My lab focuses on discovering novel targeted therapies for cancer treatment. We are involved in every aspect of the drug discovery process, from target validation (Will erasing this target stop cancer cells from growing uncontrollably? What cells/cancer subtypes will respond if we erase this target?), to discovering chemical matter that modulates the activity of the target (How do we inhibit / disrupt / destruct this target?), to translation of lab findings into clinical success (Which patients would benefit from this treatment? How can we make the therapy more effective?) . As such, our work entails the combination of many different expertises (biology, pharmacology, chemistry, biochemistry, bioinformatics, etc) resulting in a highly stimulating, multi-disciplinary teamwork environment.

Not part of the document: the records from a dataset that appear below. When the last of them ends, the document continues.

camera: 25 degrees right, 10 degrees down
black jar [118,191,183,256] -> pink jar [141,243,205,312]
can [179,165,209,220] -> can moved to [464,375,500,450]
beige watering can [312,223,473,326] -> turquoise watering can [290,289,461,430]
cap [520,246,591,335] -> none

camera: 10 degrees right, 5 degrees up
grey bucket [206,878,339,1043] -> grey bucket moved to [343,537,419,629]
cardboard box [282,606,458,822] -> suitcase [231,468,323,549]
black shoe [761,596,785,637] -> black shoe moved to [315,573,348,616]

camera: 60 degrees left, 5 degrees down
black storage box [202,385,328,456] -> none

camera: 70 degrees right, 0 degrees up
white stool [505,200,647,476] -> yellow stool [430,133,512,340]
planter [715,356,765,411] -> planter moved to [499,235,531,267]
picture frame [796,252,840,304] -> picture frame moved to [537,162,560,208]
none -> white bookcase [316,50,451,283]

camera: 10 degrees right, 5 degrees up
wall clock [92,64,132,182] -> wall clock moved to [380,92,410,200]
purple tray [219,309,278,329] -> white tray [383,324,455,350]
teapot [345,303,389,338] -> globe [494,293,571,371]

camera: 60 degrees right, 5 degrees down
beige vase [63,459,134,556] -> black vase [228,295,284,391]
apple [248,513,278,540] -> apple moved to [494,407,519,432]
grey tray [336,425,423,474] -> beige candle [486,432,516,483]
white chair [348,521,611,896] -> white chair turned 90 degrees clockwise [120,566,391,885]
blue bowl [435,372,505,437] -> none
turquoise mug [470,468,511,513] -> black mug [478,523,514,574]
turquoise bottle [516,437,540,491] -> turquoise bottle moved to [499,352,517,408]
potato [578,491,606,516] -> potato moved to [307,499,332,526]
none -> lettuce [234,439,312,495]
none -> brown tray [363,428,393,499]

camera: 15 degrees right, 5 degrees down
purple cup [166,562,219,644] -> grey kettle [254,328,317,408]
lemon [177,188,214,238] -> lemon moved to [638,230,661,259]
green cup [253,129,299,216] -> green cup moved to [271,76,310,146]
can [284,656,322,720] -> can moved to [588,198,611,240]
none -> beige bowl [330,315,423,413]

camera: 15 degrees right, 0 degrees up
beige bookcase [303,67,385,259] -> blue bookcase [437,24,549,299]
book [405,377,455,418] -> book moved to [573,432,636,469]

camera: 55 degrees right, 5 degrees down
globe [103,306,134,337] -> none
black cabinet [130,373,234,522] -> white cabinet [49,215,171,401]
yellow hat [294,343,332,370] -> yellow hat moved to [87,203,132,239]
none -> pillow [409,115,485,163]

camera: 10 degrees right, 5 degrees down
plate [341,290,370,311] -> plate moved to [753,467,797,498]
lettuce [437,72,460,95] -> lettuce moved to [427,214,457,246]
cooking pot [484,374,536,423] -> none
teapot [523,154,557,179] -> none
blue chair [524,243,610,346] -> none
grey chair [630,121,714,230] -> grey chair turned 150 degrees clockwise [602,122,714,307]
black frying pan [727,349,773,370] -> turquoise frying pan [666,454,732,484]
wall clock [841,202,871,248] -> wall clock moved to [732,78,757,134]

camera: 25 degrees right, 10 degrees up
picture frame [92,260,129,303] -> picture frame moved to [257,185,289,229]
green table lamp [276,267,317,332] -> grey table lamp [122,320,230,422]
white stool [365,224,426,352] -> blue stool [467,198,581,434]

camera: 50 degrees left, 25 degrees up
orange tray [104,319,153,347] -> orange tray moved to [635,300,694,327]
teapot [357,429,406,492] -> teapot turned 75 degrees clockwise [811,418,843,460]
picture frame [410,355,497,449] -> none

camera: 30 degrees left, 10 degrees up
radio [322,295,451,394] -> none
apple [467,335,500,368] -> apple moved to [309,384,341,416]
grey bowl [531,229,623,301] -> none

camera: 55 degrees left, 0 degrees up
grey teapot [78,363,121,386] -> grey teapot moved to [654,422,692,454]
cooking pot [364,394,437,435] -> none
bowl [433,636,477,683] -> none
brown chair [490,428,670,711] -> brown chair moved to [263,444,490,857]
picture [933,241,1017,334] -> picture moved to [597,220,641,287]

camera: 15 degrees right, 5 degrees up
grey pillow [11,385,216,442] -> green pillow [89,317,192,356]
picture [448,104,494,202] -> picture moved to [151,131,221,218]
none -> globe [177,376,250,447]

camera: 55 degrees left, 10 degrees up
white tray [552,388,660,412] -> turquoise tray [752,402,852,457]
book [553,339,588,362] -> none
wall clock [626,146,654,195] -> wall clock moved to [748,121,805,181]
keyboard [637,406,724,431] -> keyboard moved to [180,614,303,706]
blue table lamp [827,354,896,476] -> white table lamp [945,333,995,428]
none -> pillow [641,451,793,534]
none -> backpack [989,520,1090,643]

We are currently interested in therapies targeting the MAPK pathway, which have been developed to treat RAS- or RAF-mutant tumors with high constitutive MAPK signaling. While effective in inducing temporary tumor regression, tumors eventually grow resistant to the single-agent targeted therapeutics. To overcome these challenges, targeted therapies have been combined in the clinic, including the combination of dabrafenib (BRAFi) and trametinib (MEKi) in BRAF+ melanoma and, more recently, in BRAF+ lung cancer. Identifying further effective therapeutic combinations for MAPK agents will be critical to progress in cancer treatment. Yet, systematically finding the ideal combination regimen remains a difficult task. A priori it is not clear which approach is likely to be more effective or what indication would be more susceptible to a given combination and empirically testing all possible combinations is impractical.
We propose to build computational models, which take into account the state of the tumor cell (i.e. its gene expression profile) to accurately predict synergistic combination partners for MAPK inhibitors.